### Data records
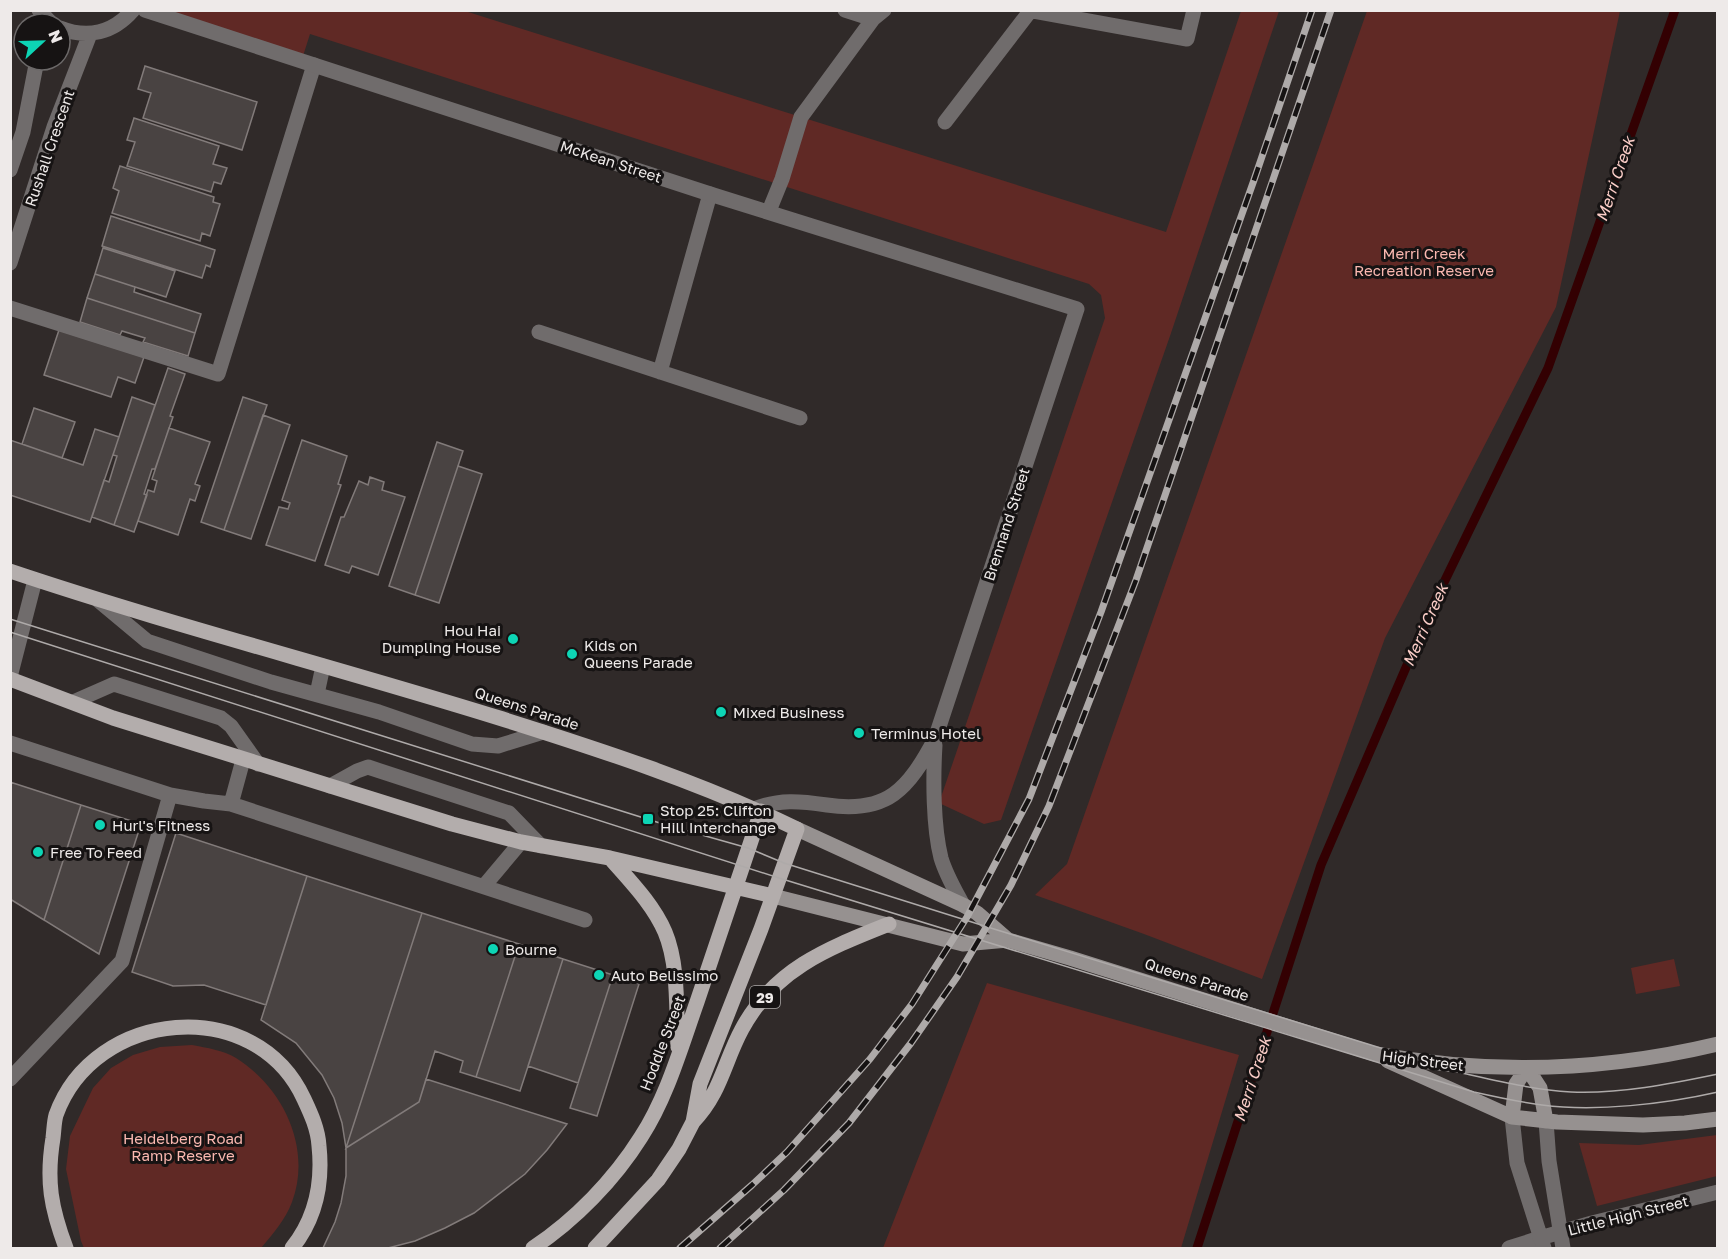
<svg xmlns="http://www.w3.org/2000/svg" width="1728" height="1259" font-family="'Golos Text',sans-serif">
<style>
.green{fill:#602925}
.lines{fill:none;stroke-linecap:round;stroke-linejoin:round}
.stream{stroke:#330002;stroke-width:9}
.building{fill:#494342;stroke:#827b7a;stroke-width:1.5}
.service{stroke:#706c6c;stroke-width:15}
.minor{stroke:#706c6c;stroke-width:15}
.tertiary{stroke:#706c6c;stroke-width:15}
.secondary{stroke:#969190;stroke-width:15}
.primary{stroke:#b3adac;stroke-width:15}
.tram{stroke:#aeaaa9;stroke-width:1.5}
.rail-casing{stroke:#aeaaa9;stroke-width:7}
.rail{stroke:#161313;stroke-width:4.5;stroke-dasharray:14;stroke-linecap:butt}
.poi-dot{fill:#0dd5b5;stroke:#161313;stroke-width:2}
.labels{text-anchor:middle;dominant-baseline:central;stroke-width:6;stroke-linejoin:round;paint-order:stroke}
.shield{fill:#161313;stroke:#adaaa9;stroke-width:1.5}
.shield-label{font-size:14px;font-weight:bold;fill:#eeeae9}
.street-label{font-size:15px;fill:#eeeae9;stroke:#161313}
.park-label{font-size:15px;fill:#fbb8b0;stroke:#161313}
.poi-label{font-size:15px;fill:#eeeae9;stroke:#161313;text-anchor:start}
.water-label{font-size:16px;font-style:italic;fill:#fccec8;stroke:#161313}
</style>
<rect width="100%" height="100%" fill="#302a29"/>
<path class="green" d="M168,11H465L1166,232L1241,11H1279L1170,336L1001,820L984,824L939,803L1105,318L1101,295L1089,284L310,34L303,56Z
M1367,11H1620L1556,307L1385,638L1262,979L1144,934L1035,895L1067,864Z
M1674,959L1680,986L1636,994L1631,968Z
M987,983L1239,1055L1181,1248H883Z
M192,1045C207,1048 223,1050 236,1058C284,1088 312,1149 292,1202C286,1219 272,1235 261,1248H84L81,1241L66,1169L70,1136L93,1088L111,1068L133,1055L160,1047Z
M1717,1135V1176L1597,1206L1579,1143L1639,1145Z"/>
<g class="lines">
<path class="stream" d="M1197,1248L1321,865L1432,607L1548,368L1675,10"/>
</g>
<path class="building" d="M145,66L257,102L242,150L143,118L151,93L138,89Z
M134,118L219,146L213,164L227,168L221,184L214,182L211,192L127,166L135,142L127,140Z
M120,166L214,197L213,202L220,204L210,236L202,233L200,241L112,213L119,191L113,188Z
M111,216L215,250L210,267L206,265L202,278L102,246Z
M103,248L175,271L166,297L95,274Z
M95,274L135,287L134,292L201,314L195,333L87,298Z
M87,298L195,333L188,356L143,342L145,338L122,331L120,335L80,322Z
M59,330L144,357L135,383L118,377L111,397L44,375Z
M168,368L185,374L170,416L173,417L155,469H152L144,494L147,495L134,532L114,525Z
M132,397L155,405L114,525L92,517L104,480L109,482L117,456L113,455Z
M243,397L267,405L224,530L201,522Z
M34,408L75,422L62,458L22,444Z
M263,415L290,425L251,539L224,530Z
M169,428L210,442L195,484L200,486L195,501L190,499L178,535L138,521L148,490L154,492L157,481L152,479Z
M95,429L119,437L90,522L10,495V440L83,465Z
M302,440L347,456L338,484L341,485L315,561L266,545L279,507L288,509L290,503L282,500Z
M437,442L463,451L415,595L389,586Z
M458,466L482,474L439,603L415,595Z
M370,477L384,482L382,490L405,497L378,575L352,566L349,573L325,565L341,517H344L359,481L368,485Z
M10,782L81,805L44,920L10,899Z
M81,805L141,824L99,954L44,920Z
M176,833L307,876L266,1005L204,985L173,986L132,972Z
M307,876L422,913L346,1148L342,1123L334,1098L322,1075L296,1043L261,1020Z
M422,913L519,944L476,1077L460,1072L463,1061L435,1051L419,1102L346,1148Z
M519,944L563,959L520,1091L476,1077Z
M563,959L613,975L578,1083L528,1066Z
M613,975L639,984L597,1116L570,1108Z
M426,1079L567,1124L547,1150L525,1174L474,1213L445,1228L415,1241L388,1248H323L335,1222L341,1203L346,1176V1148L419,1102Z"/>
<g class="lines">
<path class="service" d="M10,308L218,374L314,65
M539,332L800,418
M660,372L710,194
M99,601L147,641L271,682L379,712L472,744L498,746L543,732
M10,677L35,580
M317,694L323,666
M73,702L114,684L221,718L231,726L258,764
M10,743L170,795L204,801L231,804L585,920
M330,786L357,771L368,767L509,813L541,846
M231,804L243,760
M484,886L521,842
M10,1079L122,961L170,795
M1509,1248L1540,1238"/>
<path class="minor" d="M145,10L710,194L1077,309L935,739C908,789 888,814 827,805C800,801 779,799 754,809
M845,10L873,19L884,10
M1028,10L1187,39L1194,10
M945,122L1031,10
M769,211L782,179L801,117L873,19
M935,745C933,778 933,826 941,858C946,875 955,890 963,905
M1512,1117L1517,1163L1544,1248
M1546,1121L1549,1161L1563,1248
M1540,1238L1592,1223L1718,1192"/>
<path class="tertiary" d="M39,10L52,24
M60,28C88,39 113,33 133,10
M10,170L23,132L37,60
M10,263L54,127L90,34"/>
<path class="secondary" d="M797,829L963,905L977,913L1008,940
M773,896L963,944L1008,940L1070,958L1375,1054C1489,1075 1605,1071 1718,1044
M1388,1061L1512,1117L1557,1122L1643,1125L1685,1123L1718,1119
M1527,1068L1540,1088L1546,1121
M1512,1117L1516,1084L1527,1068"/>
<path class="primary" d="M10,571C171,625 335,667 496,717C598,749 700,782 797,829L761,929L700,1084L693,1122L679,1149L658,1180L595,1248
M10,679L113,718L452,824L521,842L610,858L773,896
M610,858C630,881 653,904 665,932C679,965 676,1011 678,1047
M693,1122C721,1093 724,1062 742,1029C775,968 829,948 889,924
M66,1248C51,1208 46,1181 53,1138C54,1130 54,1122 56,1115C94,1009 255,993 304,1099C311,1114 318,1129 319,1146C323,1184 316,1218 292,1248
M533,1248C575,1220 614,1180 641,1137C667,1097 681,1047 697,1002C718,939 740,875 761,811"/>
<path class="tram" d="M10,619L663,824L748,848L784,863L994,929L1462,1073C1498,1081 1535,1090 1571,1092C1620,1094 1670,1084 1718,1074
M10,632L779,878L1474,1092C1496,1097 1519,1102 1542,1105C1596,1112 1665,1104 1718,1092"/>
<defs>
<path id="rail" d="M680,1248L752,1185L787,1152L870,1059L912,1004L967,917L1029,799L1101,612L1254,180L1312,10
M720,1248L784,1190L849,1123L911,1043L957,977L1011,885L1049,806L1136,580L1331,10"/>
</defs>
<use href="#rail" class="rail-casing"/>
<use href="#rail" class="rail"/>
</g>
<g class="poi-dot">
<circle cx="513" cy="639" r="6"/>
<circle cx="572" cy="654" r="6"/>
<circle cx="721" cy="712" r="6"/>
<circle cx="859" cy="733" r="6"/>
<rect x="642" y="813" width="12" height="12" rx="3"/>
<circle cx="100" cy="825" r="6"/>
<circle cx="38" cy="852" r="6"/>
<circle cx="493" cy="949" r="6"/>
<circle cx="599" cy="975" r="6"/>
</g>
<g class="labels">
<rect class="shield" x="750" y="986" width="30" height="22" rx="4.5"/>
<g class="shield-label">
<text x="765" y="997">29</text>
</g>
<g class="street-label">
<text transform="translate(49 148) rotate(-71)">Rushall Crescent</text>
<text transform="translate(611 161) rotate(18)">McKean Street</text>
<text transform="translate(1006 524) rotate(-72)">Brennand Street</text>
<text transform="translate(527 708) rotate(18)">Queens Parade</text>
<text transform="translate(1197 979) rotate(18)">Queens Parade</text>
<text transform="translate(662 1043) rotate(-69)">Hoddle Street</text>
<text transform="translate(1423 1060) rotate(7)">High Street</text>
<text transform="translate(1628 1215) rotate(-14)">Little High Street</text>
</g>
<g class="park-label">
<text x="1424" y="253">Merri Creek<tspan x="1424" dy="17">Recreation Reserve</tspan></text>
<text x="183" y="1138">Heidelberg Road<tspan x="183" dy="17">Ramp Reserve</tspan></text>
</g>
<g class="poi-label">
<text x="501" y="630" text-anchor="end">Hou Hai<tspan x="501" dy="17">Dumpling House</tspan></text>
<text x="584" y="645">Kids on<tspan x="584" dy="17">Queens Parade</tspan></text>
<text x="733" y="712">Mixed Business</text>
<text x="871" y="733">Terminus Hotel</text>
<text x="660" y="810">Stop 25: Clifton<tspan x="660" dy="17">Hill Interchange</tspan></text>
<text x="112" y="825">Hurl's Fitness</text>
<text x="50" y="852">Free To Feed</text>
<text x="505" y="949">Bourne</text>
<text x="611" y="975">Auto Belissimo</text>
</g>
<g class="water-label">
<text transform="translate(1615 179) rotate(-71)">Merri Creek</text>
<text transform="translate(1425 625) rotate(-66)">Merri Creek</text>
<text transform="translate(1252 1079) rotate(-72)">Merri Creek</text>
</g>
</g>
<rect width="1728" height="1259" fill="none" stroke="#eeeae9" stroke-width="24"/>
<g transform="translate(42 42) rotate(68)"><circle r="28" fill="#161313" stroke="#6c6969" stroke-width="1.5"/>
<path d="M0-4.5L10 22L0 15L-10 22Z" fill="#0dd5b5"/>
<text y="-9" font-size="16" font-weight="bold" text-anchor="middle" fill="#eeeae9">N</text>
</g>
</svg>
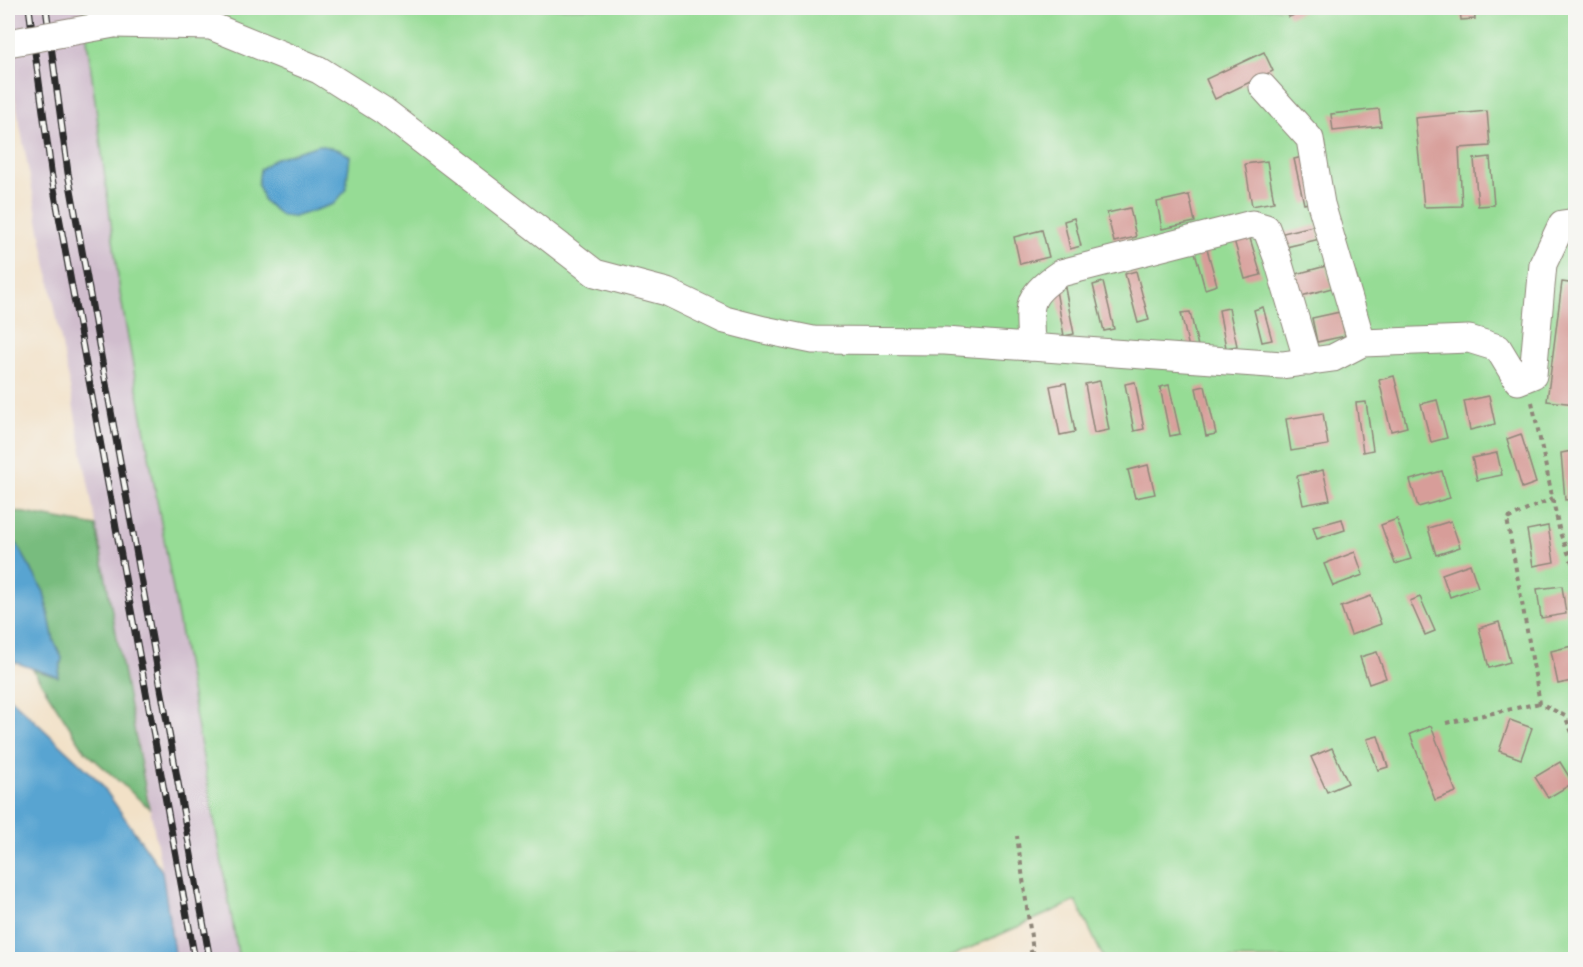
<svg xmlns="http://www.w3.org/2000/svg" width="1583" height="967" font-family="'Gochi Hand',sans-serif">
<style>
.industrial{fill:#d0bdcd}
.green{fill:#96dc95;stroke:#608460;stroke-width:1.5}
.forest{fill:#78bc7e;stroke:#527454;stroke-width:1.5}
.water{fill:#58a4d1;stroke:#42687e;stroke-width:1.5}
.building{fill:#d79d99}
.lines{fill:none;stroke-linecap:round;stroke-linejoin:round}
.minor-casing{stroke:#8e8679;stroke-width:29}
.path{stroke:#8e8679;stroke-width:4;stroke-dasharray:4.5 4.5;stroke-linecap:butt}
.minor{stroke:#fff;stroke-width:27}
.rail-casing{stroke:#2b2b2b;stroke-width:7}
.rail{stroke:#f6f6f2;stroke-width:4.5;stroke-dasharray:14;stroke-linecap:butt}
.minor-bridge-casing{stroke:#8e8679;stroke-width:29;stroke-linecap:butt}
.minor-bridge{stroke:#fff;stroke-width:27}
</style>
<rect width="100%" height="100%" fill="#f6f6f2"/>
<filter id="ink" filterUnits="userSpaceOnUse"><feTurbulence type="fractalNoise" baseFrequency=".0167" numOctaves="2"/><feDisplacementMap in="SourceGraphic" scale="12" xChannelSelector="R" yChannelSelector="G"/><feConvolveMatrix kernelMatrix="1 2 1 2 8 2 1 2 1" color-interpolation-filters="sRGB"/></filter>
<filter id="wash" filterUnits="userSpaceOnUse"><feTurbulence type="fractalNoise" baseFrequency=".008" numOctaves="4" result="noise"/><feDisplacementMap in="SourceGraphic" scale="24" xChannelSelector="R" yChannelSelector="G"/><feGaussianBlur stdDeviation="1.35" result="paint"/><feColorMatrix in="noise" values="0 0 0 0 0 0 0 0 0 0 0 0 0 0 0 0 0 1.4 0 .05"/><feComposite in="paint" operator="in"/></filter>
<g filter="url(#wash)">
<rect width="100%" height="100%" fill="#f2e1c7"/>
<polygon class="industrial" points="8,8 83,8 120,293 239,959 175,959 162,871 8,62"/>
<polygon class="green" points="83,8 99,8 105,11 120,8 1575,8 1575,959 1104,959 1076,901 945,959 239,959 120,293"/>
<polygon class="forest" points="8,510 96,526 149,808 85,751 33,670 58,677 62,658 54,641 44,592 17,544 8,538"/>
<g class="water">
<polygon points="319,145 340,150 350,156 346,190 334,204 294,217 282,216 264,201 258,185 260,170 274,159"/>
<polygon points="8,538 17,544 44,592 54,641 62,658 58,677 8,660"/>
<polygon points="8,696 99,781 162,871 175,959 8,959"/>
</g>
<g id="blocks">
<g class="building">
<polygon points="1285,8 1311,8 1289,17"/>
<polygon points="1460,8 1474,8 1475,19 1461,20"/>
<polygon points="1264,52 1273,71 1215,99 1206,79"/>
<polygon points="1379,109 1381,126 1333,131 1331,114"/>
<polygon points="1487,111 1490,146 1459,148 1462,206 1424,207 1415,118"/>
<polygon points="1306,156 1316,201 1304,204 1294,159"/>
<polygon points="1490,157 1494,205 1478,206 1474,159"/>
<polygon points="1267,161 1274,202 1252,206 1245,164"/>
<polygon points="1189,195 1195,222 1162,229 1157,202"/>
<polygon points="1130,208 1136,237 1114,242 1107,213"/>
<polygon points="1074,218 1081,246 1070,249 1064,221"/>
<polygon points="1317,225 1320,239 1286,247 1283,233"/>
<polygon points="1042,230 1049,257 1020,264 1014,237"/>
<polygon points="1249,235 1261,275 1245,279 1234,240"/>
<polygon points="1207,249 1217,285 1205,289 1195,252"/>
<polygon points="1326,266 1332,288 1301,296 1296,274"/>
<polygon points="1136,271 1149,320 1138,323 1125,274"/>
<polygon points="1103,282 1114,329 1104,331 1093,285"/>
<polygon points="1562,282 1576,284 1576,404 1547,401"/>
<polygon points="1065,288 1074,334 1064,336 1056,290"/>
<polygon points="1263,307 1272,340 1262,342 1254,310"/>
<polygon points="1229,308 1237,346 1226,348 1219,310"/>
<polygon points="1190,312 1198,346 1189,348 1181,313"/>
<polygon points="1340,312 1345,336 1317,342 1312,318"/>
<polygon points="1394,376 1407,427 1391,431 1379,380"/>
<polygon points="1100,381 1109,430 1094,433 1085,384"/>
<polygon points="1135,382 1144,429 1134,431 1125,384"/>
<polygon points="1066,383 1075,432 1060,435 1050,386"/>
<polygon points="1169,385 1180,434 1170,436 1160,387"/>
<polygon points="1205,386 1216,434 1206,436 1196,388"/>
<polygon points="1489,396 1495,424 1470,430 1464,401"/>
<polygon points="1437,400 1447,438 1431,442 1421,404"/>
<polygon points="1366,402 1373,450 1363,452 1356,403"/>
<polygon points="1323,413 1328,445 1291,451 1286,419"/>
<polygon points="1521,434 1536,483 1522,488 1507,439"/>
<polygon points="1572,451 1576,499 1565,500 1561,453"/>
<polygon points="1497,453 1502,475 1477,480 1472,458"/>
<polygon points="1148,465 1155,494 1135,498 1128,470"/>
<polygon points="1323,470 1330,500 1303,505 1297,476"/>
<polygon points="1442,471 1450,498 1418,507 1410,480"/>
<polygon points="1342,519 1345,530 1317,539 1313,527"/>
<polygon points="1397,519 1411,559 1395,564 1381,525"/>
<polygon points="1451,521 1460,547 1436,555 1428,528"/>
<polygon points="1548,526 1554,562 1533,566 1527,530"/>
<polygon points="1355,552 1363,575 1333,586 1324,564"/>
<polygon points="1470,564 1478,587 1450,597 1442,574"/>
<polygon points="1562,586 1566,614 1541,618 1537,589"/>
<polygon points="1371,596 1381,624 1351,635 1341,607"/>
<polygon points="1420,597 1435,631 1425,635 1410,601"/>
<polygon points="1499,622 1510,662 1489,668 1479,628"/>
<polygon points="1572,646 1576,662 1576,680 1558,684 1551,651"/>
<polygon points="1377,652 1386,678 1369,684 1360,657"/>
<polygon points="1510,720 1532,728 1521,759 1499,751"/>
<polygon points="1431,726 1456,792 1435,800 1410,734"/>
<polygon points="1378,736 1388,767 1378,770 1367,739"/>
<polygon points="1332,748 1348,783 1327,792 1311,757"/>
<polygon points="1560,762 1573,783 1548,798 1535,777"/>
</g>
</g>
</g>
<g filter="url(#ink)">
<use href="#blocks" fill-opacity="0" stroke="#8e8679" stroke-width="1.5"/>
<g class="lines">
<defs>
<g id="minor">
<polyline points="114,24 211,26 319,70 384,111 595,273 667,292 725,320 764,330 813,340 945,341 1282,365 1333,358 1362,343 1469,339 1498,348 1518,381 1533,375 1543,264 1562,224 1576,222"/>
<polyline points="1263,87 1310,139 1321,204 1362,343"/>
<path d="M1031,347C1030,306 1023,298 1061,273L1252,224L1266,228L1277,257L1308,362"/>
</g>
</defs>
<use href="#minor" class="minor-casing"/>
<g class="path">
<polyline points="1532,402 1560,533 1576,572"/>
<polyline points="1553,498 1507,519 1540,703 1565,716 1576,742"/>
<polyline points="1446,723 1540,703"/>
<polyline points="1013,960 1033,951 1017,836"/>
</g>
<use href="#minor" class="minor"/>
<defs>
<g id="rail">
<polyline points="29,8 52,178 195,960"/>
<polyline points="46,8 68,173 210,960"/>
</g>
</defs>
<use href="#rail" class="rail-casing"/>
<use href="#rail" class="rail"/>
<defs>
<polyline id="minor-bridge" points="8,43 114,24"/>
</defs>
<use href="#minor-bridge" class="minor-bridge-casing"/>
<use href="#minor-bridge" class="minor-bridge"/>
</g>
</g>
<rect width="1583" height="967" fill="none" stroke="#f6f6f2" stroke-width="30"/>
</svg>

### Instructions for the task
When a line in the listing above holds the word "labels", copy it.

### Response below
.labels{text-anchor:middle;dominant-baseline:central;stroke-width:6;stroke-linejoin:round;paint-order:stroke}
<g class="labels">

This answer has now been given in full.